▶ **Assigned task**: When you repeat the material, keep each line exact and omit the pictures.

▶ **Material for this task**:
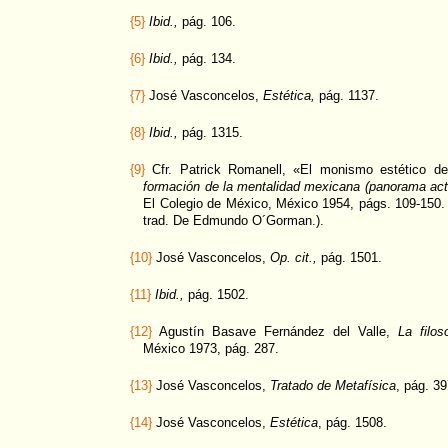
{5}
Ibid.,
pág. 106.
{6}
Ibid.,
pág. 134.
{7}
José Vasconcelos,
Estética,
pág. 1137.
{8}
Ibid.,
pág. 1315.
{9}
Cfr. Patrick Romanell, «El monismo estético 
formación de la mentalidad mexicana (panorama actua
El Colegio de México, México 1954, págs. 109-150.
trad. De Edmundo O´Gorman.).
{10}
José Vasconcelos,
Op. cit.,
pág. 1501.
{11}
Ibid.,
pág. 1502.
{12}
Agustín Basave Fernández del Valle,
La filo
México 1973, pág. 287.
{13}
José Vasconcelos,
Tratado de Metafísica
, pág. 39
{14}
José Vasconcelos,
Estética
, pág. 1508.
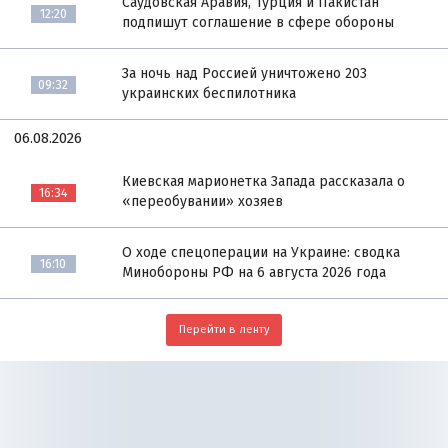
Саудовская Аравия, Турция и Пакистан
12:20
подпишут соглашение в сфере обороны
За ночь над Россией уничтожено 203
09:32
украинских беспилотника
06.08.2026
Киевская марионетка Запада рассказала о
16:34
«переобувании» хозяев
О ходе спецоперации на Украине: сводка
16:10
Минобороны РФ на 6 августа 2026 года
Перейти в ленту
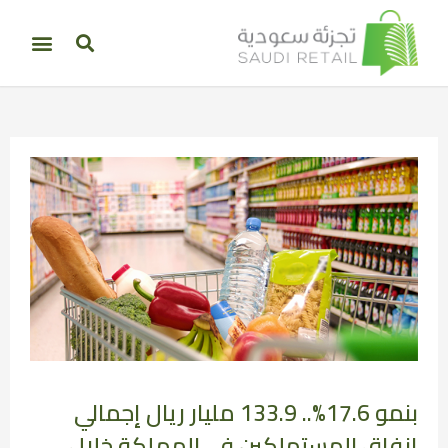
بنمو 17.6%.. 133.9 مليار ريال إجمالي
إنفاق المستهلكين في المملكة خلال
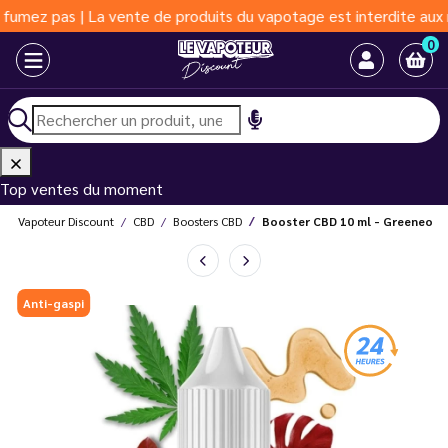
s | La vente de produits du vapotage est interdite aux moins de 
0
Top ventes du moment
Le Vapoteur Discount
CBD
Boosters CBD
Booster CBD 10 ml - Greeneo
Anti-gaspi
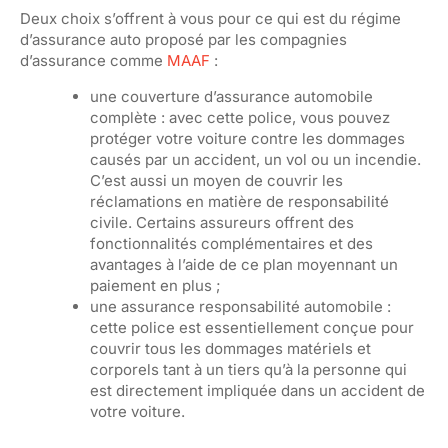
Deux choix s’offrent à vous pour ce qui est du régime
d’assurance auto proposé par les compagnies
d’assurance comme
MAAF
:
une couverture d’assurance automobile
complète : avec cette police, vous pouvez
protéger votre voiture contre les dommages
causés par un accident, un vol ou un incendie.
C’est aussi un moyen de couvrir les
réclamations en matière de responsabilité
civile. Certains assureurs offrent des
fonctionnalités complémentaires et des
avantages à l’aide de ce plan moyennant un
paiement en plus ;
une assurance responsabilité automobile :
cette police est essentiellement conçue pour
couvrir tous les dommages matériels et
corporels tant à un tiers qu’à la personne qui
est directement impliquée dans un accident de
votre voiture.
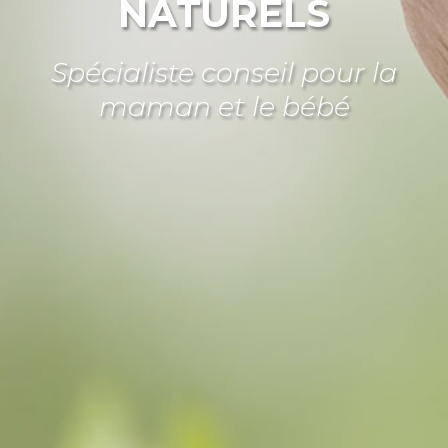
NATURELS
Spécialiste conseil pour la
maman et le bébé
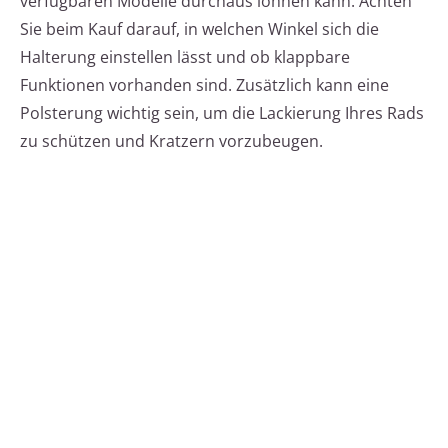
verfügbaren Modelle durchaus lohnen kann. Achten
Sie beim Kauf darauf, in welchen Winkel sich die
Halterung einstellen lässt und ob klappbare
Funktionen vorhanden sind. Zusätzlich kann eine
Polsterung wichtig sein, um die Lackierung Ihres Rads
zu schützen und Kratzern vorzubeugen.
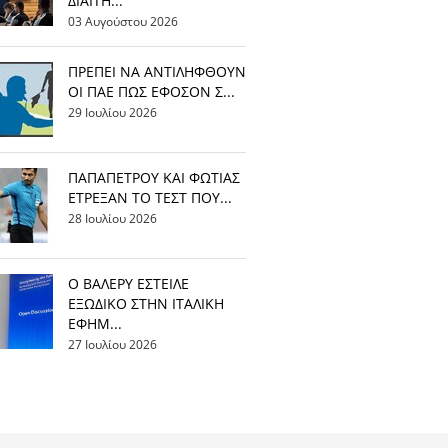
ΔΙΑΙΤΗ...
03 Αυγούστου 2026
ΠΡΕΠΕΙ ΝΑ ΑΝΤΙΛΗΦΘΟΥΝ
ΟΙ ΠΑΕ ΠΩΣ ΕΦΟΣΟΝ Σ...
29 Ιουλίου 2026
ΠΑΠΑΠΕΤΡΟΥ ΚΑΙ ΦΩΤΙΑΣ
ΕΤΡΕΞΑΝ ΤΟ ΤΕΣΤ ΠΟΥ...
28 Ιουλίου 2026
Ο ΒΑΛΕΡΥ ΕΣΤΕΙΛΕ
ΕΞΩΔΙΚΟ ΣΤΗΝ ΙΤΑΛΙΚΗ
ΕΦΗΜ...
27 Ιουλίου 2026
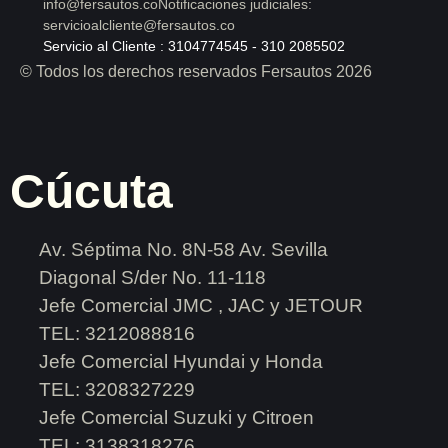
info@fersautos.co
Notificaciones judiciales:
servicioalcliente@fersautos.co
Servicio al Cliente : 3104774545 - 310 2085502
© Todos los derechos reservados Fersautos 2026
Cúcuta
Av. Séptima No. 8N-58 Av. Sevilla
Diagonal S/der No. 11-118
Jefe Comercial JMC , JAC y JETOUR
TEL: 3212088816
Jefe Comercial Hyundai y Honda
TEL: 3208327229
Jefe Comercial Suzuki y Citroen
TEL: 3138318276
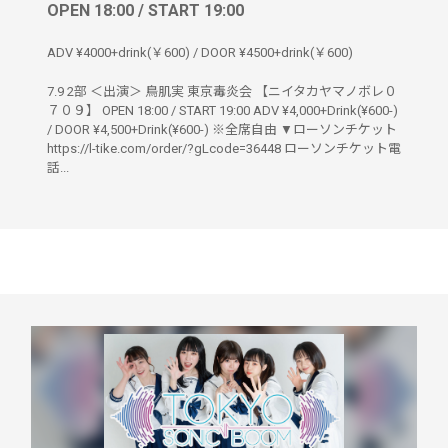
OPEN 18:00 / START 19:00
ADV ¥4000+drink(￥600) / DOOR ¥4500+drink(￥600)
7.9 2部 ＜出演＞ 鳥肌実 東京毒炎会 【ニイタカヤマノボレ０
７０９】 OPEN 18:00 / START 19:00 ADV ¥4,000+Drink(¥600-)
/ DOOR ¥4,500+Drink(¥600-) ※全席自由 ▼ローソンチケット
https://l-tike.com/order/?gLcode=36448 ローソンチケット電
話...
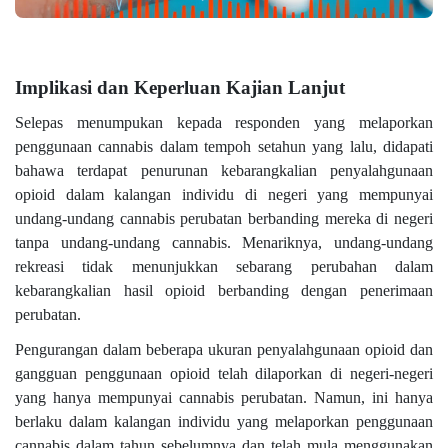
Implikasi dan Keperluan Kajian Lanjut
Selepas menumpukan kepada responden yang melaporkan
penggunaan cannabis dalam tempoh setahun yang lalu, didapati
bahawa terdapat penurunan kebarangkalian penyalahgunaan
opioid dalam kalangan individu di negeri yang mempunyai
undang-undang cannabis perubatan berbanding mereka di negeri
tanpa undang-undang cannabis. Menariknya, undang-undang
rekreasi tidak menunjukkan sebarang perubahan dalam
kebarangkalian hasil opioid berbanding dengan penerimaan
perubatan.
Pengurangan dalam beberapa ukuran penyalahgunaan opioid dan
gangguan penggunaan opioid telah dilaporkan di negeri-negeri
yang hanya mempunyai cannabis perubatan. Namun, ini hanya
berlaku dalam kalangan individu yang melaporkan penggunaan
cannabis dalam tahun sebelumnya dan telah mula menggunakan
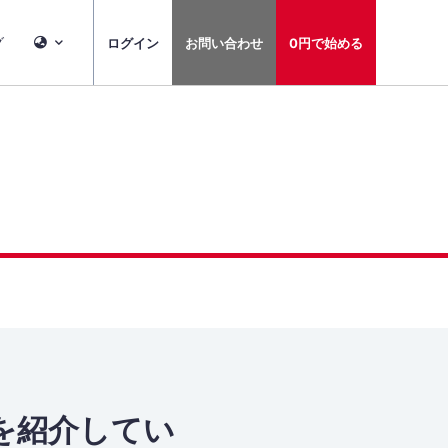
グ
ログイン
お問い合わせ
0円で始める
aを紹介してい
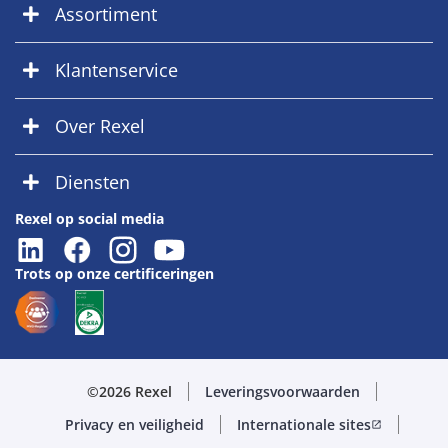
Assortiment
Klantenservice
Over Rexel
Diensten
Rexel op social media
Trots op onze certificeringen
©2026 Rexel
Leveringsvoorwaarden
Privacy en veiligheid
Internationale sites
open_in_new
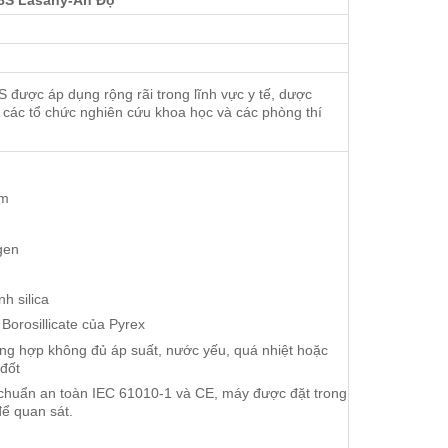
-8S Lasany-Ấn Độ
được áp dụng rộng rãi trong lĩnh vực y tế, dược
 các tổ chức nghiên cứu khoa học và các phòng thí
cm
gen
nh silica
Borosillicate của Pyrex
ờng hợp không đủ áp suất, nước yếu, quá nhiệt hoặc
đốt
u chuẩn an toàn IEC 61010-1 và CE, máy được đặt trong
ể quan sát.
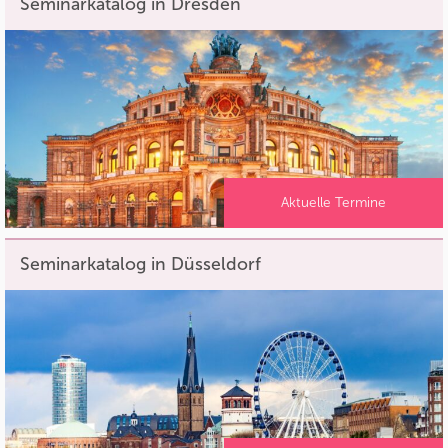
Seminarkatalog in Dresden
Aktuelle Termine
Seminarkatalog in Düsseldorf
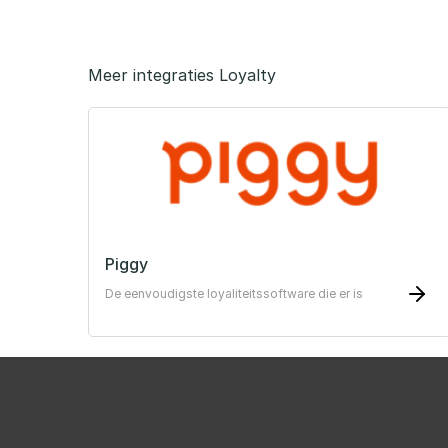
Meer integraties Loyalty
Piggy
De eenvoudigste loyaliteitssoftware die er is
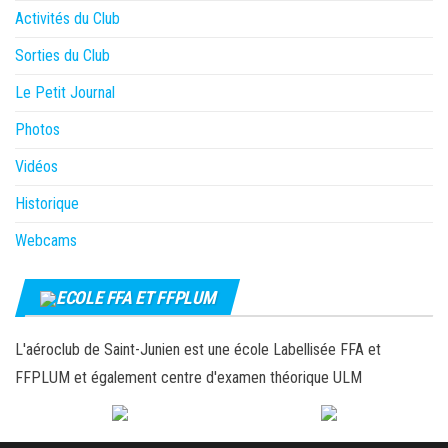
Activités du Club
Sorties du Club
Le Petit Journal
Photos
Vidéos
Historique
Webcams
ECOLE FFA ET FFPLUM
L'aéroclub de Saint-Junien est une école Labellisée FFA et
FFPLUM et également centre d'examen théorique ULM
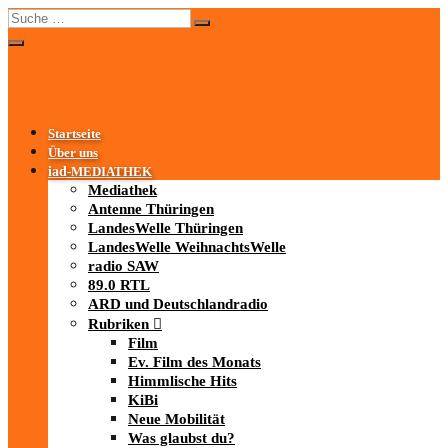
Startseite
Über uns
iad
-MEDIATHEK
Mediathek
Antenne Thüringen
LandesWelle Thüringen
LandesWelle WeihnachtsWelle
radio SAW
89.0 RTL
ARD und Deutschlandradio
Rubriken
Film
Ev. Film des Monats
Himmlische Hits
KiBi
Neue Mobilität
Was glaubst du?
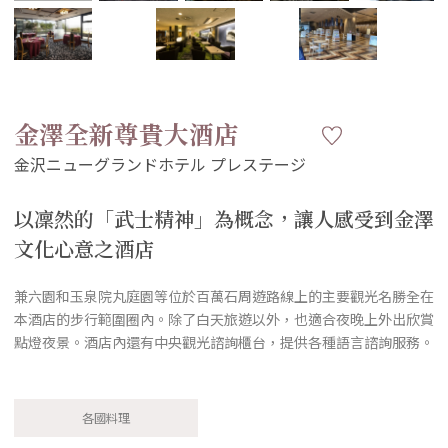
金澤全新尊貴大酒店
以凜然的「武士精神」為概念，讓人感受到金澤
文化心意之酒店
兼六園和玉泉院丸庭園等位於百萬石周遊路線上的主要觀光名勝全在
本酒店的步行範圍圈內。除了白天旅遊以外，也適合夜晚上外出欣賞
點燈夜景。酒店內還有中央觀光諮詢櫃台，提供各種語言諮詢服務。
各國料理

▶ **Output for this exercise**:
{5}
Ibid.,
pág. 106.
{6}
Ibid.,
pág. 134.
{7}
José Vasconcelos,
Estética,
pág. 1137.
{8}
Ibid.,
pág. 1315.
{9}
Cfr. Patrick Romanell, «El monismo estético 
formación de la mentalidad mexicana (panorama actua
El Colegio de México, México 1954, págs. 109-150.
trad. De Edmundo O´Gorman.).
{10}
José Vasconcelos,
Op. cit.,
pág. 1501.
{11}
Ibid.,
pág. 1502.
{12}
Agustín Basave Fernández del Valle,
La filo
México 1973, pág. 287.
{13}
José Vasconcelos,
Tratado de Metafísica
, pág. 39
{14}
José Vasconcelos,
Estética
, pág. 1508.
Саудовская Аравия, Турция и Пакистан
12:20
подпишут соглашение в сфере обороны
За ночь над Россией уничтожено 203
09:32
украинских беспилотника
06.08.2026
Киевская марионетка Запада рассказала о
16:34
«переобувании» хозяев
О ходе спецоперации на Украине: сводка
16:10
Минобороны РФ на 6 августа 2026 года
Перейти в ленту
بنمو 17.6%.. 133.9 مليار ريال إجمالي
إنفاق المستهلكين في المملكة خلال
s | La vente de produits du vapotage est interdite aux moins de 
0
Top ventes du moment
Le Vapoteur Discount
CBD
Boosters CBD
Booster CBD 10 ml - Greeneo
Anti-gaspi
Deux choix s’offrent à vous pour ce qui est du régime
d’assurance auto proposé par les compagnies
d’assurance comme
MAAF
:
une couverture d’assurance automobile
complète : avec cette police, vous pouvez
protéger votre voiture contre les dommages
causés par un accident, un vol ou un incendie.
C’est aussi un moyen de couvrir les
réclamations en matière de responsabilité
civile. Certains assureurs offrent des
fonctionnalités complémentaires et des
avantages à l’aide de ce plan moyennant un
paiement en plus ;
une assurance responsabilité automobile :
cette police est essentiellement conçue pour
couvrir tous les dommages matériels et
corporels tant à un tiers qu’à la personne qui
est directement impliquée dans un accident de
votre voiture.
NATURELS
Spécialiste conseil pour la
maman et le bébé
verfügbaren Modelle durchaus lohnen kann. Achten
Sie beim Kauf darauf, in welchen Winkel sich die
Halterung einstellen lässt und ob klappbare
Funktionen vorhanden sind. Zusätzlich kann eine
Polsterung wichtig sein, um die Lackierung Ihres Rads
zu schützen und Kratzern vorzubeugen.
ΔΙΑΙΤΗ...
03 Αυγούστου 2026
ΠΡΕΠΕΙ ΝΑ ΑΝΤΙΛΗΦΘΟΥΝ
ΟΙ ΠΑΕ ΠΩΣ ΕΦΟΣΟΝ Σ...
29 Ιουλίου 2026
ΠΑΠΑΠΕΤΡΟΥ ΚΑΙ ΦΩΤΙΑΣ
ΕΤΡΕΞΑΝ ΤΟ ΤΕΣΤ ΠΟΥ...
28 Ιουλίου 2026
Ο ΒΑΛΕΡΥ ΕΣΤΕΙΛΕ
ΕΞΩΔΙΚΟ ΣΤΗΝ ΙΤΑΛΙΚΗ
ΕΦΗΜ...
27 Ιουλίου 2026
info@fersautos.co
Notificaciones judiciales:
servicioalcliente@fersautos.co
Servicio al Cliente : 3104774545 - 310 2085502
© Todos los derechos reservados Fersautos 2026
Cúcuta
Av. Séptima No. 8N-58 Av. Sevilla
Diagonal S/der No. 11-118
Jefe Comercial JMC , JAC y JETOUR
TEL: 3212088816
Jefe Comercial Hyundai y Honda
TEL: 3208327229
Jefe Comercial Suzuki y Citroen
TEL: 3138318276
OPEN 18:00 / START 19:00
ADV ¥4000+drink(￥600) / DOOR ¥4500+drink(￥600)
7.9 2部 ＜出演＞ 鳥肌実 東京毒炎会 【ニイタカヤマノボレ０
７０９】 OPEN 18:00 / START 19:00 ADV ¥4,000+Drink(¥600-)
/ DOOR ¥4,500+Drink(¥600-) ※全席自由 ▼ローソンチケット
https://l-tike.com/order/?gLcode=36448 ローソンチケット電
話...
Implikasi dan Keperluan Kajian Lanjut
Selepas menumpukan kepada responden yang melaporkan
penggunaan cannabis dalam tempoh setahun yang lalu, didapati
bahawa terdapat penurunan kebarangkalian penyalahgunaan
opioid dalam kalangan individu di negeri yang mempunyai
undang-undang cannabis perubatan berbanding mereka di negeri
tanpa undang-undang cannabis. Menariknya, undang-undang
rekreasi tidak menunjukkan sebarang perubahan dalam
kebarangkalian hasil opioid berbanding dengan penerimaan
perubatan.
Pengurangan dalam beberapa ukuran penyalahgunaan opioid dan
gangguan penggunaan opioid telah dilaporkan di negeri-negeri
yang hanya mempunyai cannabis perubatan. Namun, ini hanya
berlaku dalam kalangan individu yang melaporkan penggunaan
cannabis dalam tahun sebelumnya dan telah mula menggunakan
グ
ログイン
お問い合わせ
0円で始める
aを紹介してい
Assortiment
Klantenservice
Over Rexel
Diensten
Rexel op social media
Trots op onze certificeringen
©2026 Rexel
Leveringsvoorwaarden
Privacy en veiligheid
Internationale sites
open_in_new
-8S Lasany-Ấn Độ
được áp dụng rộng rãi trong lĩnh vực y tế, dược
 các tổ chức nghiên cứu khoa học và các phòng thí
cm
gen
nh silica
Borosillicate của Pyrex
ờng hợp không đủ áp suất, nước yếu, quá nhiệt hoặc
đốt
u chuẩn an toàn IEC 61010-1 và CE, máy được đặt trong
ể quan sát.
Seminarkatalog in Dresden
Aktuelle Termine
Seminarkatalog in Düsseldorf
Meer integraties Loyalty
Piggy
De eenvoudigste loyaliteitssoftware die er is
Activités du Club
Sorties du Club
Le Petit Journal
Photos
Vidéos
Historique
Webcams
ECOLE FFA ET FFPLUM
L'aéroclub de Saint-Junien est une école Labellisée FFA et
FFPLUM et également centre d'examen théorique ULM
Startseite
Über uns
iad
-MEDIATHEK
Mediathek
Antenne Thüringen
LandesWelle Thüringen
LandesWelle WeihnachtsWelle
radio SAW
89.0 RTL
ARD und Deutschlandradio
Rubriken
Film
Ev. Film des Monats
Himmlische Hits
KiBi
Neue Mobilität
Was glaubst du?
金澤全新尊貴大酒店
以凜然的「武士精神」為概念，讓人感受到金澤
文化心意之酒店
兼六園和玉泉院丸庭園等位於百萬石周遊路線上的主要觀光名勝全在
本酒店的步行範圍圈內。除了白天旅遊以外，也適合夜晚上外出欣賞
點燈夜景。酒店內還有中央觀光諮詢櫃台，提供各種語言諮詢服務。
各國料理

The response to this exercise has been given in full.